È morto ieri all’età di 101 anni a causa di una malattia polmonare il poeta della Beat Generation Lawrence Ferlinghetti. Nato a New York il 24 marzo 1919, non ha avuto vita facile. Il padre morì poco prima della nascita e la madre fu spedita in manicomio.

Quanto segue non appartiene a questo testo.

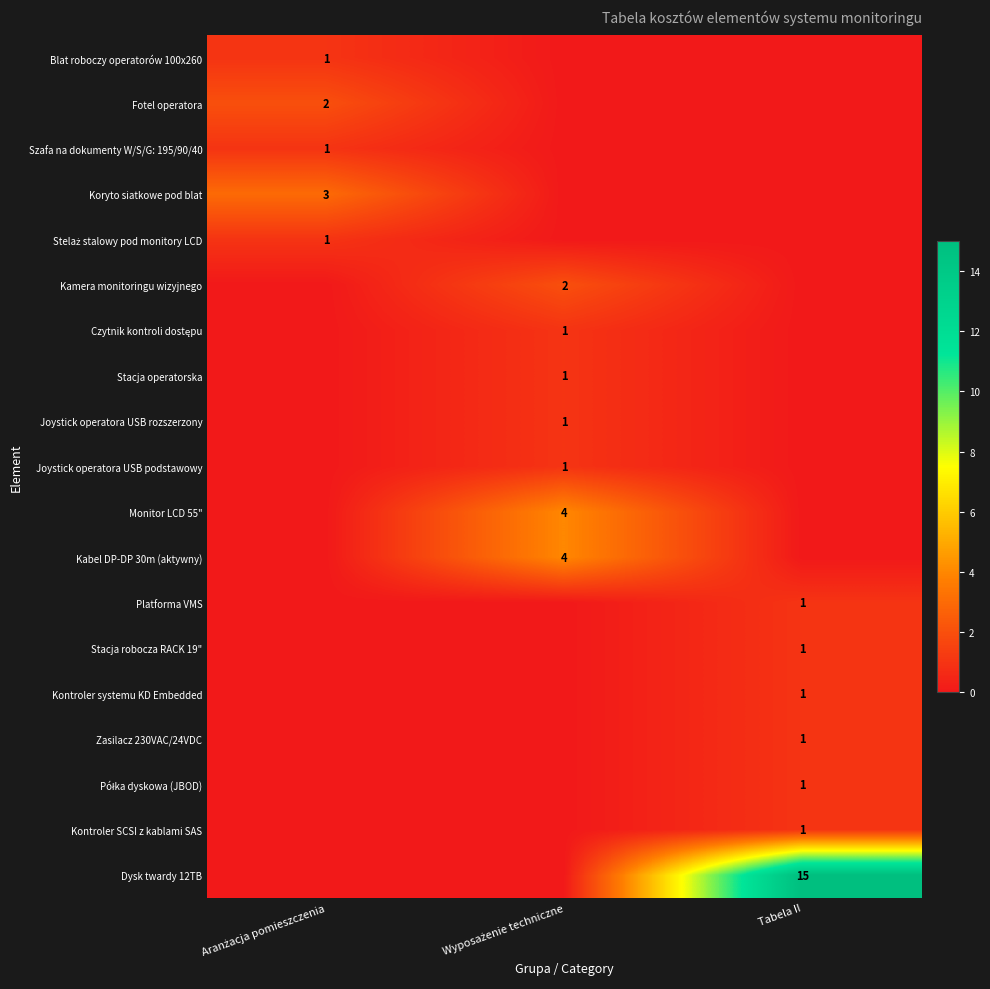

Is it true that Stacja robocza RACK 19" equals 1 at Tabela II?

True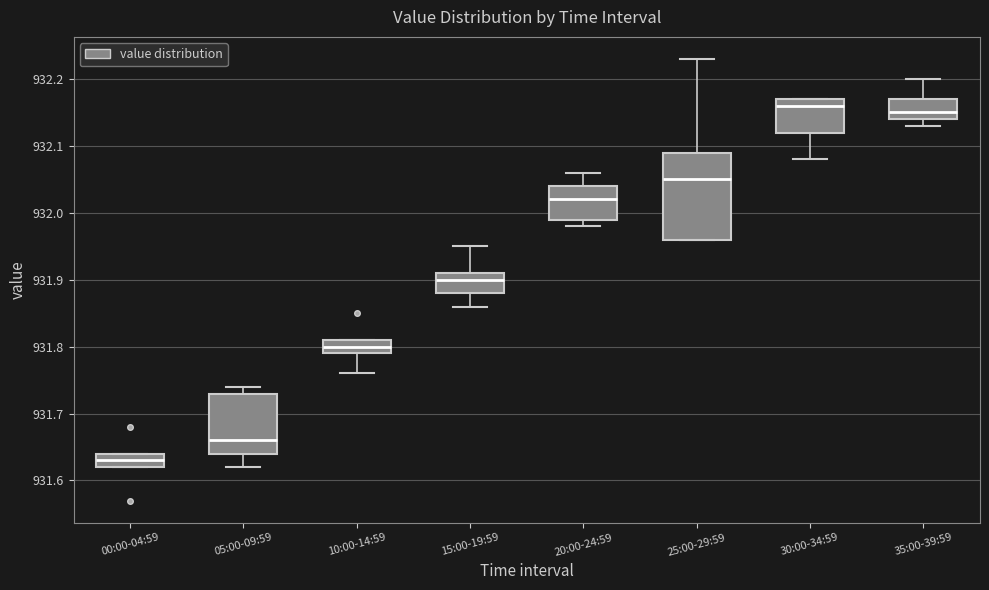

Which box is the tallest, from its lower edge to its upper edge?

25:00-29:59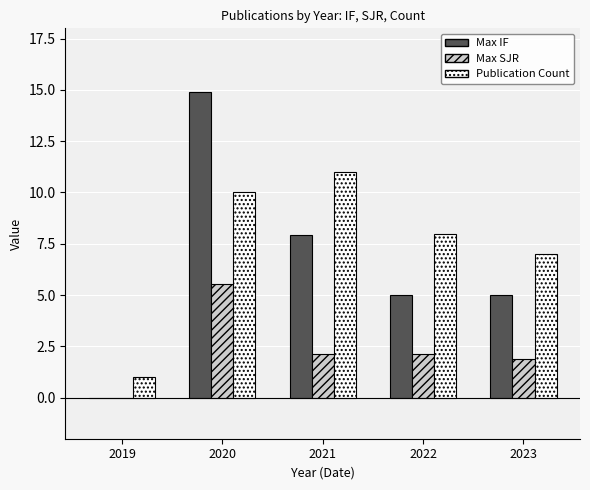

What is the total value across all series at 2019?

1.0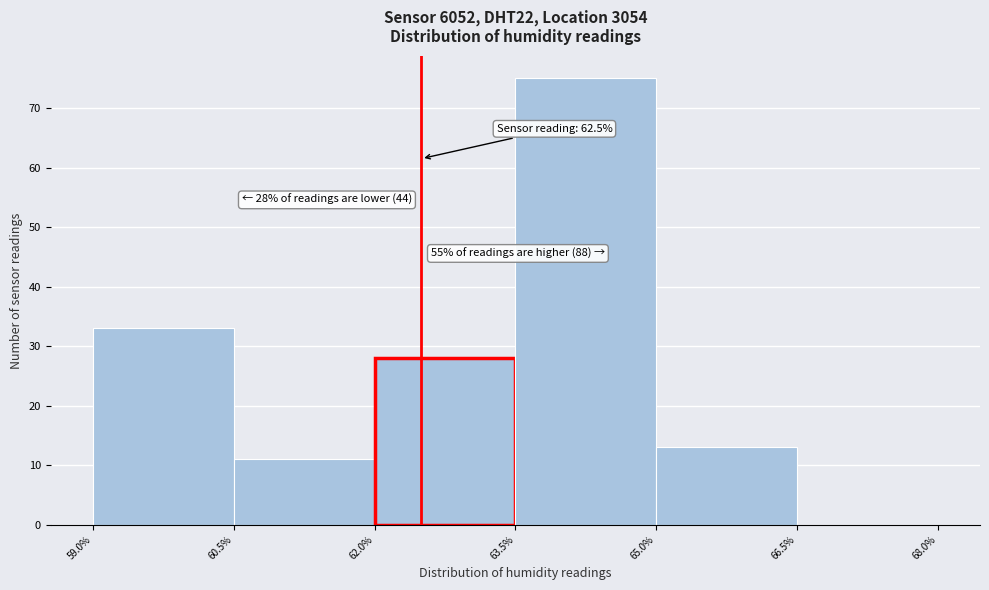

Over which range of the x-axis is the bar tallest?

63.5% to 65.0%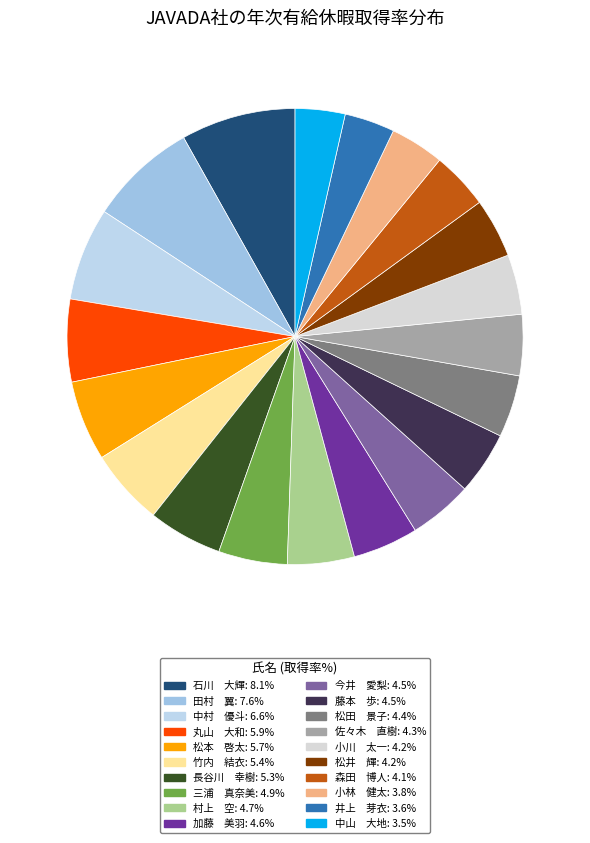

Which slice is the largest?

石川　大輝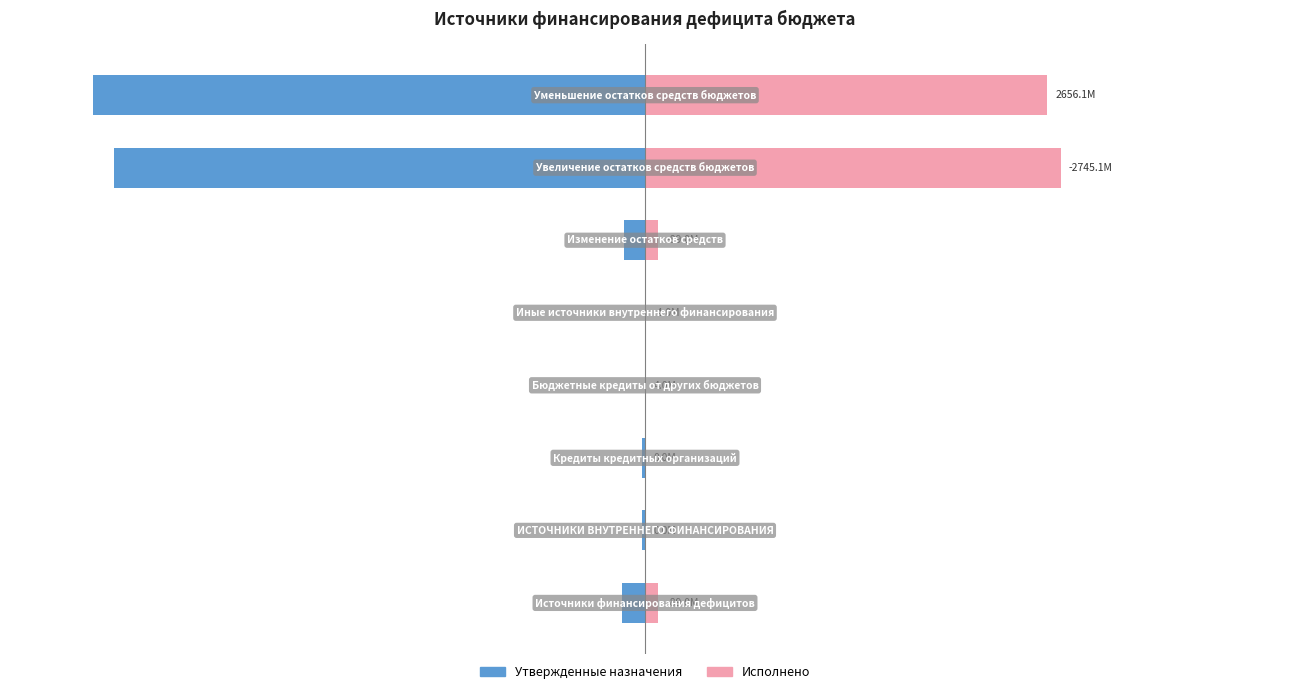

How many data points in Исполнено are less than 2?

4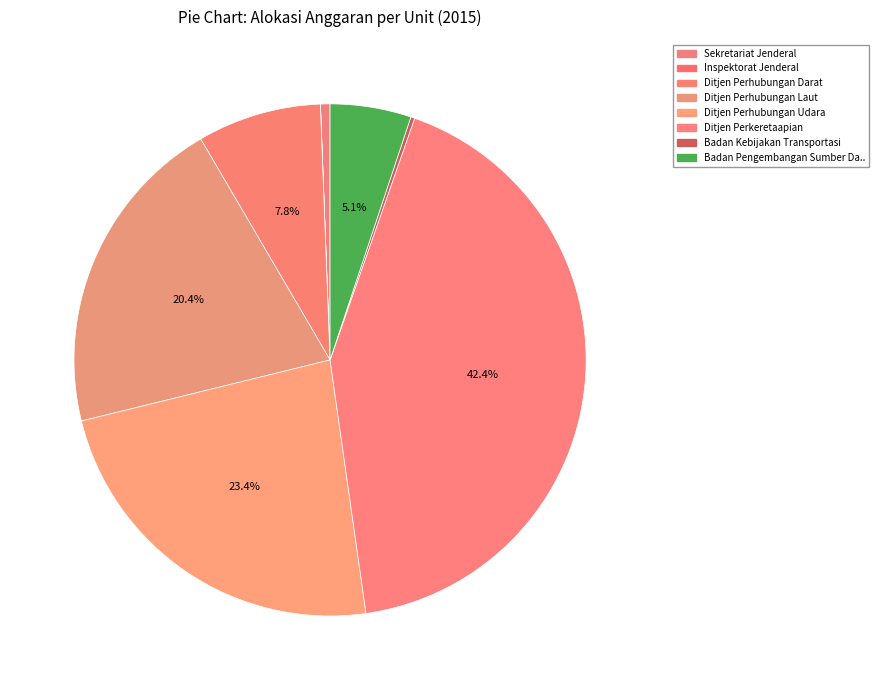

What is the largest slice in the pie chart?

Ditjen Perkeretaapian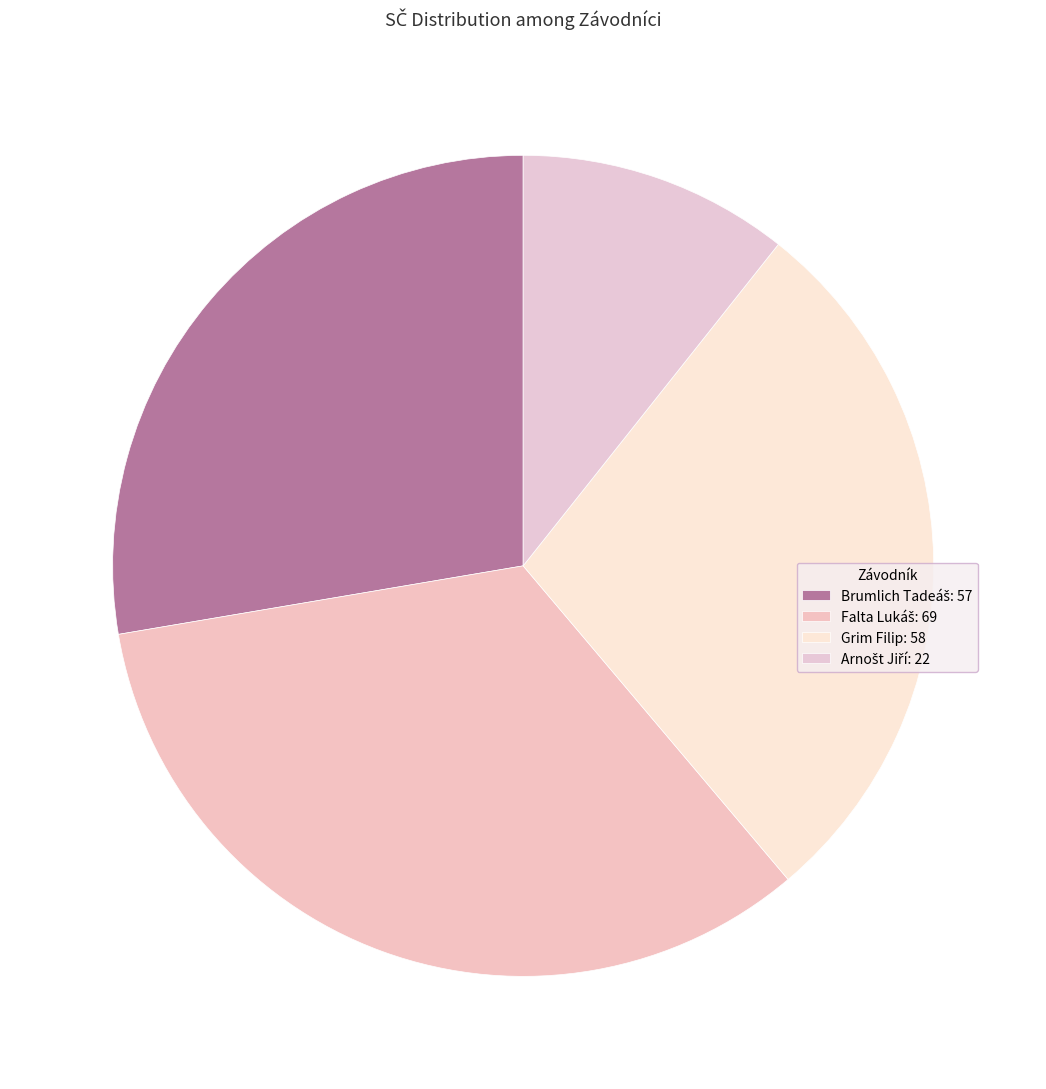

Combined, do Falta Lukáš and Arnošt Jiří account for over 50%?

No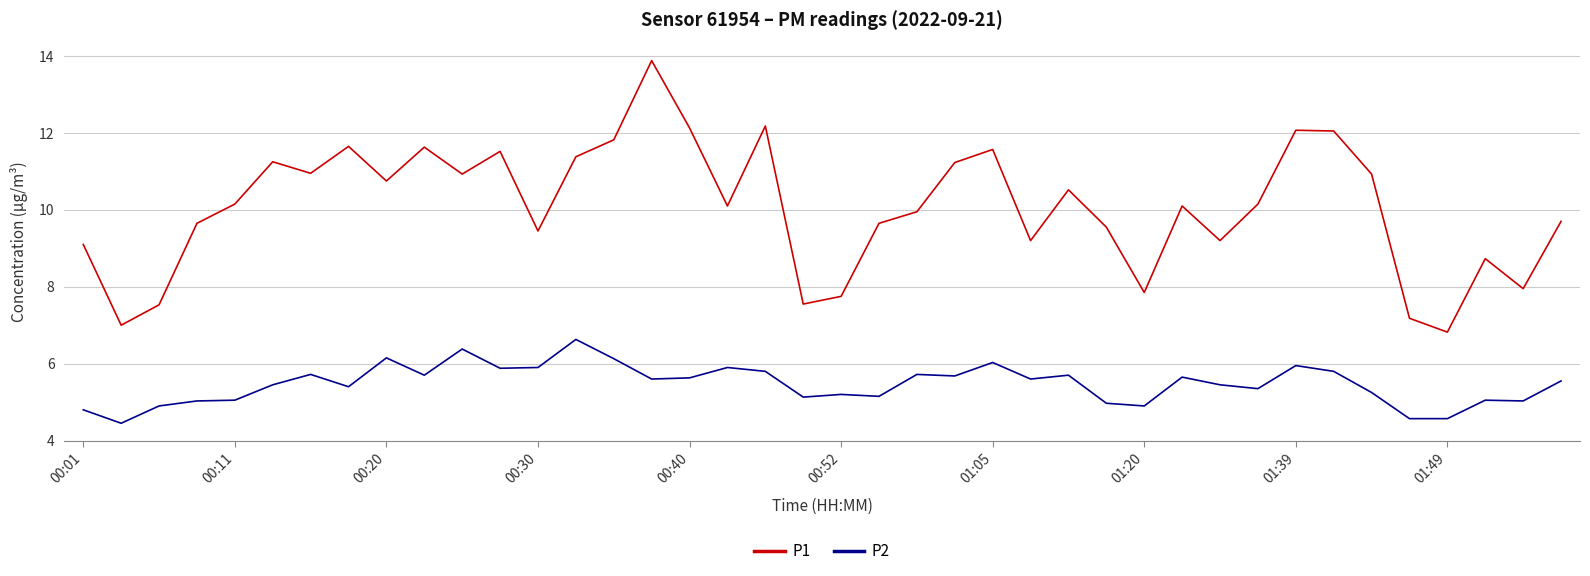

Does the chart have visible grid lines?

Yes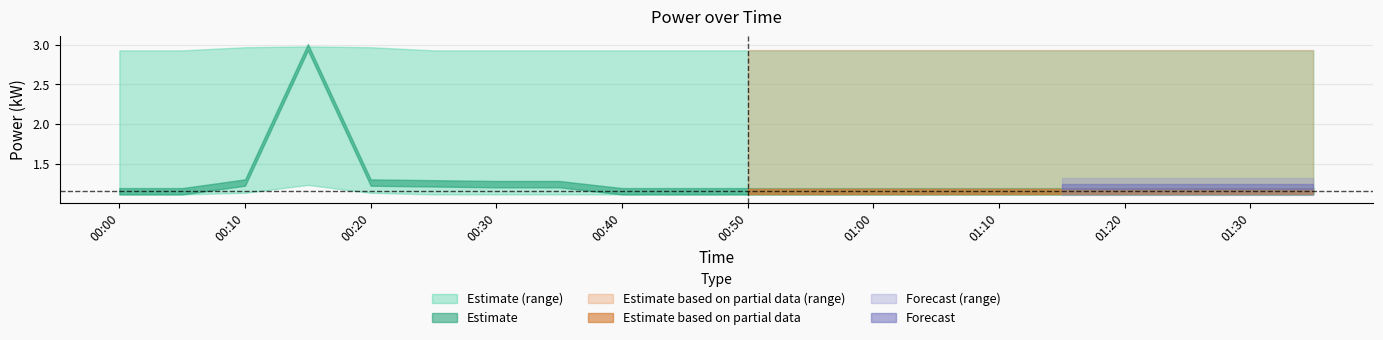

True or false: power has more than 1 interior local peaks.

False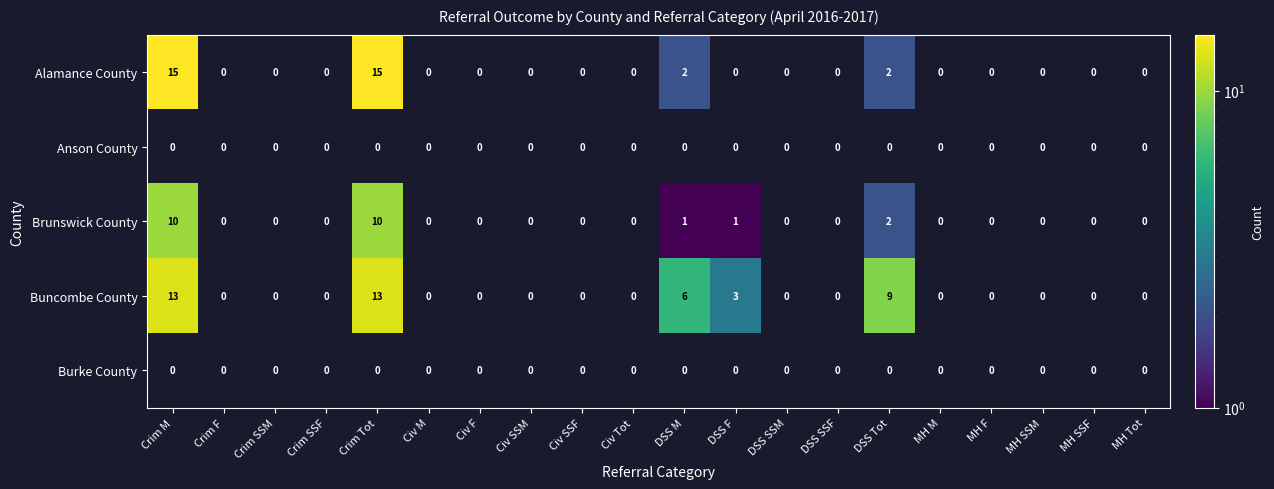

Which category has the highest value across all series?

Crim M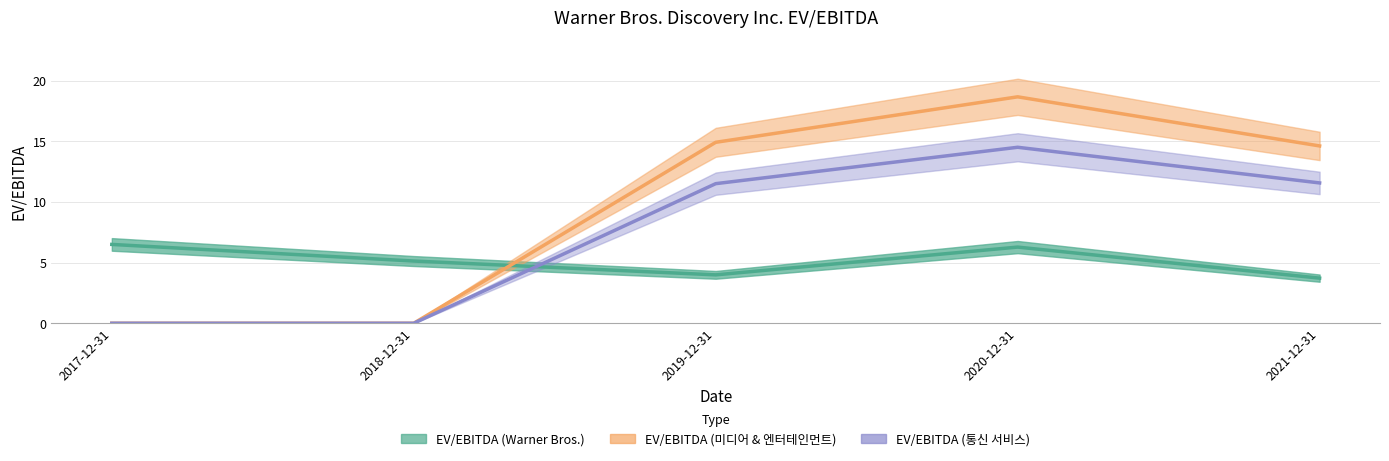

Reading right to left, transcribe all the data shown in this chart.

EV/EBITDA (Warner Bros.): 3.7	6.3	4.0	5.1	6.5
EV/EBITDA (미디어 & 엔터테인먼트): 14.6	18.7	14.9	0.0	0.0
EV/EBITDA (통신 서비스): 11.6	14.5	11.5	0.0	0.0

Lawrence ha vissuto alcuni anni a Manhattan facendo lavoretti e studiando fino allo scoppio della seconda guerra mondiale. Durante la guerra viene arruolato in marina, visitò le rovine di Nagasaki un mese e mezzo dopo lo scoppio della bomba atomica.
Nel 1951 si trasferì a San Francisco fondando due anni dopo la City Lights con il socio Peter Martin. Ammetterà lui stesso: “Arrivai a San Francisco indossando un basco. Semmai più che il primo dei Beat sono stato l’ultimo dei bohémien”.
Ferlinghetti divenne il catalizzatore dei più giovani poeti Beat che usavano la sua libreria come punto di ritrovo. Nel 1956, attraverso la City Light, pubblicò a sue spese uno dei manifesti di quel movimento letterario, l’Urlo di Ginsberg, per poi essere processato per la pubblicazione “volontaria e oscena” di “scritti indecenti“. Fu però prosciolto sulla base del Primo emendamento.
Il “nume” della Beat ha sempre sostenuto la forma poetica come un mezzo di “insurrezione attraverso l’arte“. La sua poesia ha riflettuto le sue posizioni anarchiche. Credeva che l’arte dovesse essere accessibile al popolo, non a solo una manciata di intellettuali.
Ferlinghetti si è sempre chiesto che ruolo avesse il poeta nella società contemporanea arrivando alla conclusione che “lo stato del mondo invoca la poesia a salvarlo”.
Era legato all’Italia per le origini bresciane del padre, emigrato negli Stati Uniti nel 1894. Ha collaborato alle celebrazioni del 150º anniversario dell’Unità Italiana con due poesie.